Where can you buy GPUs/ASICs with crypto? Or are you just talking about the buyers? If the sellers get spooked I'm not sure it matters if buyers are safe.
> In order to use crypto secretly you have to heavily launder your money in a way that’s not easy or guaranteed to work.. and the laundering itself is a crime which isn’t so easy to hide.
Or you use Monero, which as far as I know is not illegal, let alone a crime.
We've been getting increasingly involved in crypto investigation discussions, and largely:
- money side is getting more anonymous, e.g., monero / tornado
- ... in theory.
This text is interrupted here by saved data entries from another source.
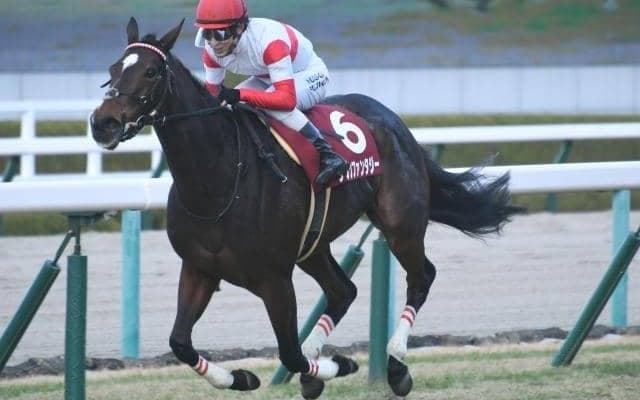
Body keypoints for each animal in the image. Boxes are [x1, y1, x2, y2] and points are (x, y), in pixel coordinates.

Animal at [90, 17, 522, 398]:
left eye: (150, 72)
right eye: (113, 69)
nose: (102, 123)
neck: (218, 179)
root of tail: (397, 124)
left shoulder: (275, 279)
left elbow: (289, 353)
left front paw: (339, 365)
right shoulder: (199, 268)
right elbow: (180, 342)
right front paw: (244, 377)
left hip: (401, 224)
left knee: (421, 277)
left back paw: (396, 365)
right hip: (312, 244)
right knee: (343, 291)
Money crime still often using less anonymous schemes and often at exchange points, so chainanalysis-style companies still make sense, though decreasingly so IMO. A lot of the startups have shifted to verifying contracts, or providing (dubious) KYC risk scores, and interesting to consider why.
- For our customer base (half of which are sec/fraud/crime teams)... what's happening is the criminal platforms + participants have broken (digital) operational security. So it is more about offchain data (app logs, ...) and sometimes combining onchain<>offchain data.
So not too different from our projects tracking malware/phishing/misinformation/etc via OSINT techniques (IP addresses, unmasked metadata, ...), or detecting account takeovers on their websites
- ... more new, IMO, in this space is areas like graph neural networks that have the potential to act smarter & more automatically, e.g., understanding behavior. Very early days here though, so interesting times !
I don't think it was low-hanging at the time (2017). They had to figure out how to trace the bitcoin chain to unmask users. They also had to cast a wide international net with different jurisdictions and rules to get the people arrested by their locality.
Now having a clearnet IP address over Tor website, as well as converting straight to fiat using standard exchanges is about as low-hanging as it gets.
No single technology is a magic bullet for privacy.
In the article, there were many users with low technical competence interacting with a central criminal site that, itself, made some pretty glaring mistakes. The stupidity of all is what made them easy to catch.
What if the central site had not left its IP out in plain sight? Its operators would still likely have been caught because many of the bitcoins they were cashing out could have been tracked due to mistakes made by the site's users. Then, once the site's servers were captured, it's data could have been used to track down users who had made fewer mistakes.
Will future sites and users make the same mistakes? Probably less frequently, but they'll make new mistakes too. Law enforcement will adapt and come up with new ways to track criminals down. No system with users can ever be totally secure.
On the other hand, you can do a lot better if you cut down the number of users. e.g. If criminals hack a company's servers and extract a ransom, the transaction will probably have a much higher standard of anonymity because the hackers are more security minded and can specify how their victim acquires cryptocurrency and transfers it.
The crypto haters and maxis are both right and wrong at the same time. Bitcoin isn't private if you aren't careful and knowledgeable, but bitcoin absolutely can be used for crime if it's the right kind of crime. We're currently seeing a renaissance in ransomware attacks thanks to bitcoin.
It is a weird story. On the one end, anyone using crypto by now should know, there is a trail following it ( there are means to obscure it, but a lot of ways to screw up too ). On the other, does that mean this investigation was a low hanging fruit?